■ Stored dataset items:
---+---

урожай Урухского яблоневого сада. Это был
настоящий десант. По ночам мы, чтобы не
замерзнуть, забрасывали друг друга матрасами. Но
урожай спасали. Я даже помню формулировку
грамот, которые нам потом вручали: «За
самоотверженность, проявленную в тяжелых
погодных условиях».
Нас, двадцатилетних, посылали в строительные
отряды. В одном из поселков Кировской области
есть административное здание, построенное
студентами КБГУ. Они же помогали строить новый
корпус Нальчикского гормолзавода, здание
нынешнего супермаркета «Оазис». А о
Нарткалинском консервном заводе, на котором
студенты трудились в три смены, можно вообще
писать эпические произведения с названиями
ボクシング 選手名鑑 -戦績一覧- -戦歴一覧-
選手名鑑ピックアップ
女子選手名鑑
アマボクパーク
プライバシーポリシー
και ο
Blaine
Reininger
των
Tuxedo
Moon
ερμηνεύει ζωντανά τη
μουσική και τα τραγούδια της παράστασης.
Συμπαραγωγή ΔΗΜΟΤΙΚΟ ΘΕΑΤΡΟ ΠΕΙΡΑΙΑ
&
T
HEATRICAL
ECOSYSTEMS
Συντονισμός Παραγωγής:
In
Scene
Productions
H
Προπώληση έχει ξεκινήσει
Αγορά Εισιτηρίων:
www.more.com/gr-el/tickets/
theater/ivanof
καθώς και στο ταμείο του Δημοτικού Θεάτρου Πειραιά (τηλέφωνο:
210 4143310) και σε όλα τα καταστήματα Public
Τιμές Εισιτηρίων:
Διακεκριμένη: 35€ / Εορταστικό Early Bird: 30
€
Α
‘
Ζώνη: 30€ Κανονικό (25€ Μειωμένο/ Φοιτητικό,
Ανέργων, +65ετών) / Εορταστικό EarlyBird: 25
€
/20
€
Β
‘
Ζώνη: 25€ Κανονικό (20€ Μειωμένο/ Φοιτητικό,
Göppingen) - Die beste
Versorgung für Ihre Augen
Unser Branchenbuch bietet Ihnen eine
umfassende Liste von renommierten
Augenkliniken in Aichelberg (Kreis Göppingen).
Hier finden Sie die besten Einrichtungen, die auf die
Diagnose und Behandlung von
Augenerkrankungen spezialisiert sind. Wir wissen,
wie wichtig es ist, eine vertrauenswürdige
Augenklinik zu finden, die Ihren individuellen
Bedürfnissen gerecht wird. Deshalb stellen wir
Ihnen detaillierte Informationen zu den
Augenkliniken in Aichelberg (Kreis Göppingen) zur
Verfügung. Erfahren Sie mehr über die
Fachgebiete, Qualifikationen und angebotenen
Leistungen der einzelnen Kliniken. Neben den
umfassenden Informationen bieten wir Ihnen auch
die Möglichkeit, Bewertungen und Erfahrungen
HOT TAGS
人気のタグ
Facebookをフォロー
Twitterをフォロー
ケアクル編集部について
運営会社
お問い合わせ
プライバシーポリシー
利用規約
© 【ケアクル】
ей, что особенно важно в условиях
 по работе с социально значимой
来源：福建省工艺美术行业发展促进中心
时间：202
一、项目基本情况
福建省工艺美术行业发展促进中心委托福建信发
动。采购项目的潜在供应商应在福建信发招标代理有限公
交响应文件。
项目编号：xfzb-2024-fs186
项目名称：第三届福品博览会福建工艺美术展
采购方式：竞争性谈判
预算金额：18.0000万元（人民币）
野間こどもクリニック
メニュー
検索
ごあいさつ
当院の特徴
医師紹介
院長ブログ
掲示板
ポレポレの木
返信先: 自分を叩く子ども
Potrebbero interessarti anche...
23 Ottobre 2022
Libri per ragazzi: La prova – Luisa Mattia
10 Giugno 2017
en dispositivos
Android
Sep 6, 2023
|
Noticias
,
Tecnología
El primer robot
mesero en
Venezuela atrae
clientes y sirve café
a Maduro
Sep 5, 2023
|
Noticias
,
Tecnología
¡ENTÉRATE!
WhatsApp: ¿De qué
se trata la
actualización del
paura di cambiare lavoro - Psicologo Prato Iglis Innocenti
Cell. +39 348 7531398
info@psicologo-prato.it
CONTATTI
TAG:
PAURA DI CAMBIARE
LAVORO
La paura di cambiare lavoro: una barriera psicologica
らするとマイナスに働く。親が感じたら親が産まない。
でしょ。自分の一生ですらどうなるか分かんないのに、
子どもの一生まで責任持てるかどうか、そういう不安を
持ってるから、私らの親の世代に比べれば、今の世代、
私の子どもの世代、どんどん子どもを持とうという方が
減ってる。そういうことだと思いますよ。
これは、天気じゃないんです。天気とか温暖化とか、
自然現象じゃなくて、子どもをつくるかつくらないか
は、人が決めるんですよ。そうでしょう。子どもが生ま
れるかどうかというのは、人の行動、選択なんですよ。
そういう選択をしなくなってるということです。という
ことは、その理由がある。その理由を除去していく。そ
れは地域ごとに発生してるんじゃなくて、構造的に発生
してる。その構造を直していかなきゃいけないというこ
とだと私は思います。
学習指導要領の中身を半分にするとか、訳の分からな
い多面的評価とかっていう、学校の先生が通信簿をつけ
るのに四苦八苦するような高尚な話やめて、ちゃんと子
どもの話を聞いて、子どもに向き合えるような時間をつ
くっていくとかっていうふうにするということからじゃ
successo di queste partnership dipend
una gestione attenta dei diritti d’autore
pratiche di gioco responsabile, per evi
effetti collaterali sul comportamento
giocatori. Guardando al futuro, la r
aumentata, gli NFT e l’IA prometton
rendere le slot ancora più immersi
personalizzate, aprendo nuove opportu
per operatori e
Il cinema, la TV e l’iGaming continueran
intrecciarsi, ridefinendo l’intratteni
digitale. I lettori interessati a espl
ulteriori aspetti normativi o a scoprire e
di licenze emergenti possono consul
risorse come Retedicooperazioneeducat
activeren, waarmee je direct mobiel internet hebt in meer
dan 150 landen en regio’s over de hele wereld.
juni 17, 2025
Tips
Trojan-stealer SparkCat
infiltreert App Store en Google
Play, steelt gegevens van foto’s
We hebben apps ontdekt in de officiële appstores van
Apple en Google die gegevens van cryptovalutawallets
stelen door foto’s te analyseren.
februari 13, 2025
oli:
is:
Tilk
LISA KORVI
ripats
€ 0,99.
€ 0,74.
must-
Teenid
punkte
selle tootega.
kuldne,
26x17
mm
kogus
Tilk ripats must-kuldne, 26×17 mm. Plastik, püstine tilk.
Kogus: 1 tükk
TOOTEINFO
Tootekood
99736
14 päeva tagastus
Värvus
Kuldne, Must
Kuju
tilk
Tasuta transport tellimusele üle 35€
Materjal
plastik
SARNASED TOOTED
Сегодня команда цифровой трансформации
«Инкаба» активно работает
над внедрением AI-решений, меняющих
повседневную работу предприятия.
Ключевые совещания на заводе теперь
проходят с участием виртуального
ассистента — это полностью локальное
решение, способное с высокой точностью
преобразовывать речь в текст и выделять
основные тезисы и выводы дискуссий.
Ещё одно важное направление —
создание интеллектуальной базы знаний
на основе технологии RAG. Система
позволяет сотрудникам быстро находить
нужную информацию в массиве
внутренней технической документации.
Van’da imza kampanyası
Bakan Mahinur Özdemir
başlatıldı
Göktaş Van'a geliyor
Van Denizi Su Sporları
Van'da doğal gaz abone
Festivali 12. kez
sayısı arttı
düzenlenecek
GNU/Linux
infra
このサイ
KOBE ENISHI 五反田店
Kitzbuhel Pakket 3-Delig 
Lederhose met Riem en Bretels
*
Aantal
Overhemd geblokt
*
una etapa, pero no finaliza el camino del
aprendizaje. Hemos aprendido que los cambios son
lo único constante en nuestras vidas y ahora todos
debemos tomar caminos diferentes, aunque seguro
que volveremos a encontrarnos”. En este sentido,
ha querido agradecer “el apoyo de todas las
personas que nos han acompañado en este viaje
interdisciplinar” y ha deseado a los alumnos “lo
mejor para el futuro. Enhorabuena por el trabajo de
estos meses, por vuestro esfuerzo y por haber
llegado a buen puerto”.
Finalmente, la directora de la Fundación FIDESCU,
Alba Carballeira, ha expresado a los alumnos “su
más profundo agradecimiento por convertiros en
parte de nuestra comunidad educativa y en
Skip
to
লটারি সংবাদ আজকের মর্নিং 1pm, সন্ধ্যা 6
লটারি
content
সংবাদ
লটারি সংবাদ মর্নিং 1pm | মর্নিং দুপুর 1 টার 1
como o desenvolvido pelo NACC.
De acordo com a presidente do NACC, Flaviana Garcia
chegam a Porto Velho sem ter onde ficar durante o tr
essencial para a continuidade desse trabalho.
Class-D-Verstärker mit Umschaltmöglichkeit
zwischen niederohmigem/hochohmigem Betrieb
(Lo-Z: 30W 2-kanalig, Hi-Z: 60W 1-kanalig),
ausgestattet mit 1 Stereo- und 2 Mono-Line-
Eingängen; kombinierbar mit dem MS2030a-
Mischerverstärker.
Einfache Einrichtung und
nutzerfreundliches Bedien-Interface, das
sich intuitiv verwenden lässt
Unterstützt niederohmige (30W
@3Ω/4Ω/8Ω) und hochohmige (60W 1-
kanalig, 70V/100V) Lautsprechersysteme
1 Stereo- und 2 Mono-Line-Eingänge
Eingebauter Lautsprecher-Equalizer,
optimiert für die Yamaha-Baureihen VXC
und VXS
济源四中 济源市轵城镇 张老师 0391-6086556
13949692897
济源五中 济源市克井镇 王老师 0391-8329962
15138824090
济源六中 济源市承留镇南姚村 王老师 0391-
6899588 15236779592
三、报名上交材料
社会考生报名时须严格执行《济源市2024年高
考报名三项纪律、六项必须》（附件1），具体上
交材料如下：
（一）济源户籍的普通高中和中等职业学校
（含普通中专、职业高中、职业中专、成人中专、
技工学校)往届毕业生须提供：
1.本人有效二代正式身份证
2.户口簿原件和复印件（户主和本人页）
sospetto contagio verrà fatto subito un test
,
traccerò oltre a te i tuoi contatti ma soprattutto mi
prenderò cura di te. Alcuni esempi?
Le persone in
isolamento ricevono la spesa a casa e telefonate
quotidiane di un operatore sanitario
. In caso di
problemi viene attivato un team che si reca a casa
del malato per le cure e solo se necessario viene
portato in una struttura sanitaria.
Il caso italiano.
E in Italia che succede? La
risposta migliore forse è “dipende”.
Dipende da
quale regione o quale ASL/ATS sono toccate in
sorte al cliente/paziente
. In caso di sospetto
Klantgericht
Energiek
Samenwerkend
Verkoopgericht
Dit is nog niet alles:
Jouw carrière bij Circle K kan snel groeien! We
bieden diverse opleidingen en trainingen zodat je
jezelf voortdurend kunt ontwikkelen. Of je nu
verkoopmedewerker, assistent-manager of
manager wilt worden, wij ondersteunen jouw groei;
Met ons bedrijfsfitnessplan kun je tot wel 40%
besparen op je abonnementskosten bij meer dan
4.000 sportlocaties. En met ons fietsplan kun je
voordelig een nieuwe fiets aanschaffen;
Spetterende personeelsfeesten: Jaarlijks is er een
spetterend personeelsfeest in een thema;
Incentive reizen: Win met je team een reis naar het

---+---

■ WHAT YOU ARE ASKED TO DO: Of all the entries above, retype exactly the lines from the line with "Mischerverstärker." to the line with "manager wilt worden, wij", both included, and no others.

■ FINISHED TASK:
Mischerverstärker.
Einfache Einrichtung und
nutzerfreundliches Bedien-Interface, das
sich intuitiv verwenden lässt
Unterstützt niederohmige (30W
@3Ω/4Ω/8Ω) und hochohmige (60W 1-
kanalig, 70V/100V) Lautsprechersysteme
1 Stereo- und 2 Mono-Line-Eingänge
Eingebauter Lautsprecher-Equalizer,
optimiert für die Yamaha-Baureihen VXC
und VXS
济源四中 济源市轵城镇 张老师 0391-6086556
13949692897
济源五中 济源市克井镇 王老师 0391-8329962
15138824090
济源六中 济源市承留镇南姚村 王老师 0391-
6899588 15236779592
三、报名上交材料
社会考生报名时须严格执行《济源市2024年高
考报名三项纪律、六项必须》（附件1），具体上
交材料如下：
（一）济源户籍的普通高中和中等职业学校
（含普通中专、职业高中、职业中专、成人中专、
技工学校)往届毕业生须提供：
1.本人有效二代正式身份证
2.户口簿原件和复印件（户主和本人页）
sospetto contagio verrà fatto subito un test
,
traccerò oltre a te i tuoi contatti ma soprattutto mi
prenderò cura di te. Alcuni esempi?
Le persone in
isolamento ricevono la spesa a casa e telefonate
quotidiane di un operatore sanitario
. In caso di
problemi viene attivato un team che si reca a casa
del malato per le cure e solo se necessario viene
portato in una struttura sanitaria.
Il caso italiano.
E in Italia che succede? La
risposta migliore forse è “dipende”.
Dipende da
quale regione o quale ASL/ATS sono toccate in
sorte al cliente/paziente
. In caso di sospetto
Klantgericht
Energiek
Samenwerkend
Verkoopgericht
Dit is nog niet alles:
Jouw carrière bij Circle K kan snel groeien! We
bieden diverse opleidingen en trainingen zodat je
jezelf voortdurend kunt ontwikkelen. Of je nu
verkoopmedewerker, assistent-manager of
manager wilt worden, wij ondersteunen jouw groei;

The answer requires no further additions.